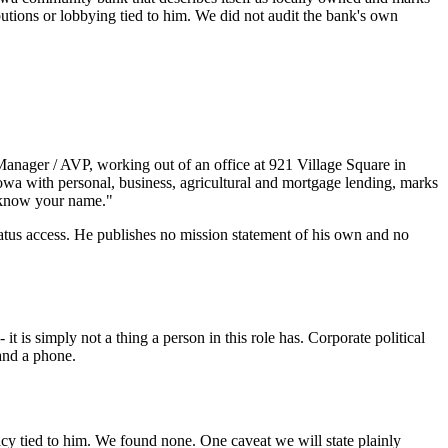
tions or lobbying tied to him. We did not audit the bank's own
Manager / AVP, working out of an office at 921 Village Square in
Iowa with personal, business, agricultural and mortgage lending, marks
o know your name."
status access. He publishes no mission statement of his own and no
 is simply not a thing a person in this role has. Corporate political
 and a phone.
cacy tied to him. We found none. One caveat we will state plainly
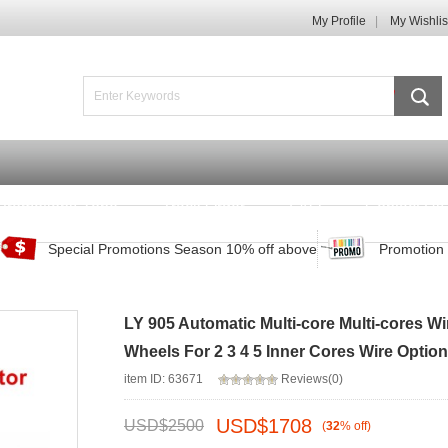
My Profile
My Wishlis
Promotions Zone
Track Order
FAQ
Contact Us
Special Promotions Season 10% off above
Promotion 
LY 905 Automatic Multi-core Multi-cores W
Wheels For 2 3 4 5 Inner Cores Wire Option
item ID: 63671
Reviews(0)
USD$
1708
USD$
2500
(
32
%
off
)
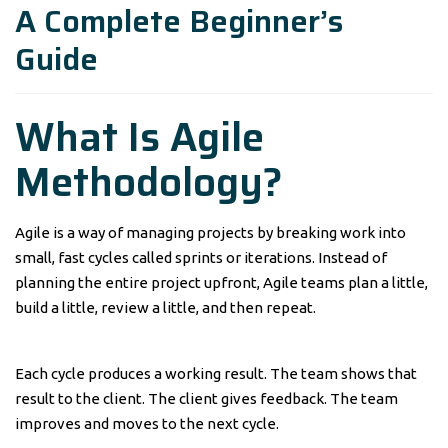
A Complete Beginner’s
Guide
What Is Agile
Methodology?
Agile is a way of managing projects by breaking work into
small, fast cycles called sprints or iterations. Instead of
planning the entire project upfront, Agile teams plan a little,
build a little, review a little, and then repeat.
Each cycle produces a working result. The team shows that
result to the client. The client gives feedback. The team
improves and moves to the next cycle.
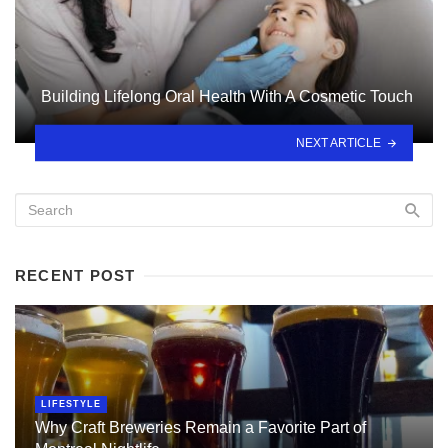
Building Lifelong Oral Health With A Cosmetic Touch
NEXT ARTICLE
RECENT POST
LIFESTYLE
Why Craft Breweries Remain a Favorite Part of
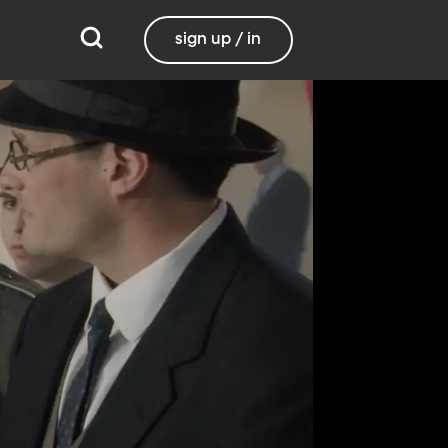
sign up / in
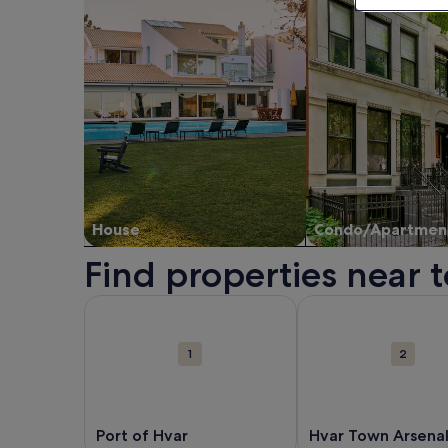
House
Condo/Apartmen
Find properties near t
Map
More information about Port of Hvar. Opens in a
More information ab
Attractions
1
2
Port of Hvar
Hvar Town Arsena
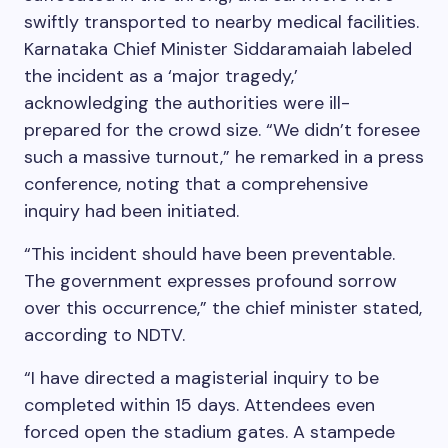
swiftly transported to nearby medical facilities.
Karnataka Chief Minister Siddaramaiah labeled
the incident as a ‘major tragedy,’
acknowledging the authorities were ill-
prepared for the crowd size. “We didn’t foresee
such a massive turnout,” he remarked in a press
conference, noting that a comprehensive
inquiry had been initiated.
“This incident should have been preventable.
The government expresses profound sorrow
over this occurrence,” the chief minister stated,
according to NDTV.
“I have directed a magisterial inquiry to be
completed within 15 days. Attendees even
forced open the stadium gates. A stampede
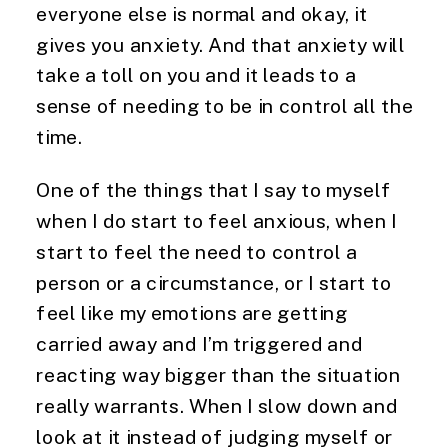
everyone else is normal and okay, it
gives you anxiety. And that anxiety will
take a toll on you and it leads to a
sense of needing to be in control all the
time.
One of the things that I say to myself
when I do start to feel anxious, when I
start to feel the need to control a
person or a circumstance, or I start to
feel like my emotions are getting
carried away and I’m triggered and
reacting way bigger than the situation
really warrants. When I slow down and
look at it instead of judging myself or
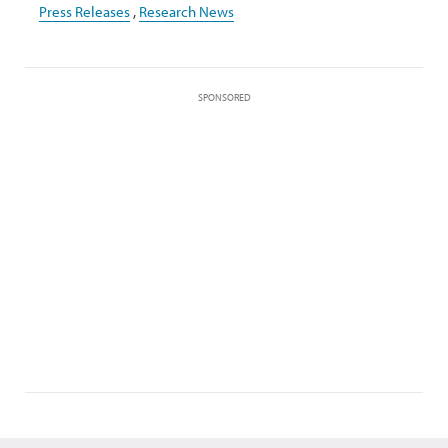
Press Releases
,
Research News
SPONSORED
_ _ _ _ _ _ _
Copy the records word for word, beginning at the start and ending with the line that contains "cacy tied to". Leave the pictures out of your answer.

# Task solution
tions or lobbying tied to him. We did not audit the bank's own
Manager / AVP, working out of an office at 921 Village Square in
Iowa with personal, business, agricultural and mortgage lending, marks
o know your name."
status access. He publishes no mission statement of his own and no
 is simply not a thing a person in this role has. Corporate political
 and a phone.
cacy tied to him. We found none. One caveat we will state plainly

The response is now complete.